* [Required work] Turn the listing below into a numbered list, starting at the line that contains "fpet2023.org" and ending at the line that contains "dessous dans la". Include both of those lines and skip any blank lines.

* [The data]
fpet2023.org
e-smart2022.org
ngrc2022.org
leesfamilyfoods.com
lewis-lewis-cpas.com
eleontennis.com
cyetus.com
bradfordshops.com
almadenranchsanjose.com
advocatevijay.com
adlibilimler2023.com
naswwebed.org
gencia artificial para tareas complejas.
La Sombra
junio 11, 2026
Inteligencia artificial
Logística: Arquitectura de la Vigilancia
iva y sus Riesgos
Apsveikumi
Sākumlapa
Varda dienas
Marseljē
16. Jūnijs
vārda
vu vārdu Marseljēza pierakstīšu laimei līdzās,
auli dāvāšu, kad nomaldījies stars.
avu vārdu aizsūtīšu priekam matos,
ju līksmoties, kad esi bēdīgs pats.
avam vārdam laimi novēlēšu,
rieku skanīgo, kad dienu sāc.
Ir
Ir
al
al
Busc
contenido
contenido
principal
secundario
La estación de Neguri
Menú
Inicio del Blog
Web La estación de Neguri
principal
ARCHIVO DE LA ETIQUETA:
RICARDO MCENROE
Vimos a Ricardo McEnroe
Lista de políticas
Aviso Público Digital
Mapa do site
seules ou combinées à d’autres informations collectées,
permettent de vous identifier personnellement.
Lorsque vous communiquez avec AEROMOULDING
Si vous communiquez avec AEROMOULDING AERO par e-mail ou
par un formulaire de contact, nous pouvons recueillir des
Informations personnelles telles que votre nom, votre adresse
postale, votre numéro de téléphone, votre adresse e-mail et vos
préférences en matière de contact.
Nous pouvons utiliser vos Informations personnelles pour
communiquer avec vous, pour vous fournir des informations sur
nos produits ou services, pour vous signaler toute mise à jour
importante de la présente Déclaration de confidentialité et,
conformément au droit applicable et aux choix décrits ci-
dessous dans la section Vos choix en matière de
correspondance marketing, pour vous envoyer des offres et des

* * *

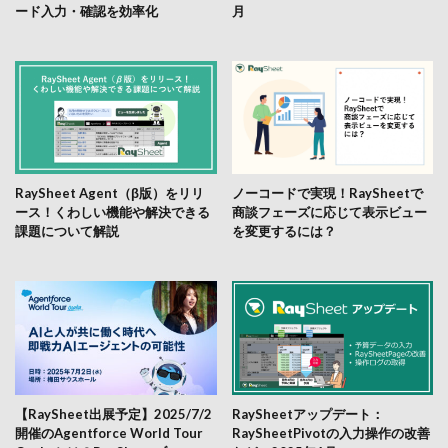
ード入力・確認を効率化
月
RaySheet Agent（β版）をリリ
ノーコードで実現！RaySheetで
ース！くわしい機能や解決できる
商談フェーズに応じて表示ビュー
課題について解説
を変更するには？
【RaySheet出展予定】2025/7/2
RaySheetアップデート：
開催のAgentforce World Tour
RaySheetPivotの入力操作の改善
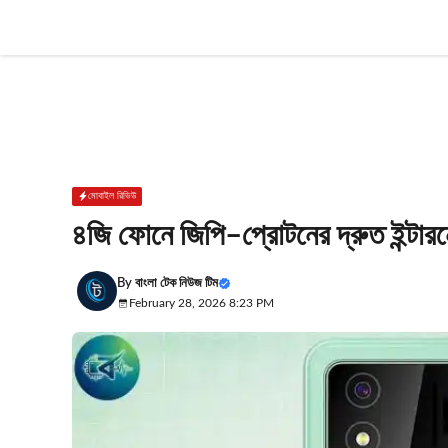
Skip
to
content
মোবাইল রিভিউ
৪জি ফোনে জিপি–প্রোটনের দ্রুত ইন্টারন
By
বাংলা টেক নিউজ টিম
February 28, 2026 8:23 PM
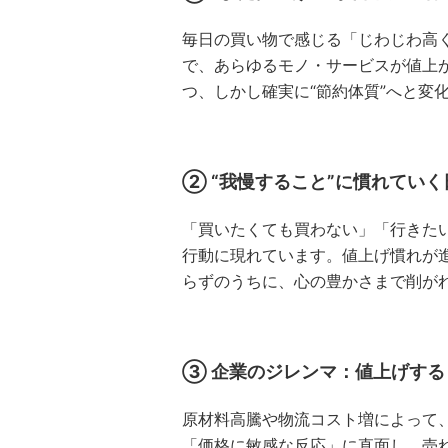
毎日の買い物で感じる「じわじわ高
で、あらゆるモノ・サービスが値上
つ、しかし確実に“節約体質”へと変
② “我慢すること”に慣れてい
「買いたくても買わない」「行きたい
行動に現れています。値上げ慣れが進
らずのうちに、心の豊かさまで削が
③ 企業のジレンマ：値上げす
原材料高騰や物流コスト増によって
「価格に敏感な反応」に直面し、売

* [Answer to the problem]
1. fpet2023.org
2. e-smart2022.org
3. ngrc2022.org
4. leesfamilyfoods.com
5. lewis-lewis-cpas.com
6. eleontennis.com
7. cyetus.com
8. bradfordshops.com
9. almadenranchsanjose.com
10. advocatevijay.com
11. adlibilimler2023.com
12. naswwebed.org
13. gencia artificial para tareas complejas.
14. La Sombra
15. junio 11, 2026
16. Inteligencia artificial
17. Logística: Arquitectura de la Vigilancia
18. iva y sus Riesgos
19. Apsveikumi
20. Sākumlapa
21. Varda dienas
22. Marseljē
23. 16. Jūnijs
24. vārda
25. vu vārdu Marseljēza pierakstīšu laimei līdzās,
26. auli dāvāšu, kad nomaldījies stars.
27. avu vārdu aizsūtīšu priekam matos,
28. ju līksmoties, kad esi bēdīgs pats.
29. avam vārdam laimi novēlēšu,
30. rieku skanīgo, kad dienu sāc.
31. Ir
32. Ir
33. al
34. al
35. Busc
36. contenido
37. contenido
38. principal
39. secundario
40. La estación de Neguri
41. Menú
42. Inicio del Blog
43. Web La estación de Neguri
44. principal
45. ARCHIVO DE LA ETIQUETA:
46. RICARDO MCENROE
47. Vimos a Ricardo McEnroe
48. Lista de políticas
49. Aviso Público Digital
50. Mapa do site
51. seules ou combinées à d’autres informations collectées,
52. permettent de vous identifier personnellement.
53. Lorsque vous communiquez avec AEROMOULDING
54. Si vous communiquez avec AEROMOULDING AERO par e-mail ou
55. par un formulaire de contact, nous pouvons recueillir des
56. Informations personnelles telles que votre nom, votre adresse
57. postale, votre numéro de téléphone, votre adresse e-mail et vos
58. préférences en matière de contact.
59. Nous pouvons utiliser vos Informations personnelles pour
60. communiquer avec vous, pour vous fournir des informations sur
61. nos produits ou services, pour vous signaler toute mise à jour
62. importante de la présente Déclaration de confidentialité et,
63. conformément au droit applicable et aux choix décrits ci-
64. dessous dans la section Vos choix en matière de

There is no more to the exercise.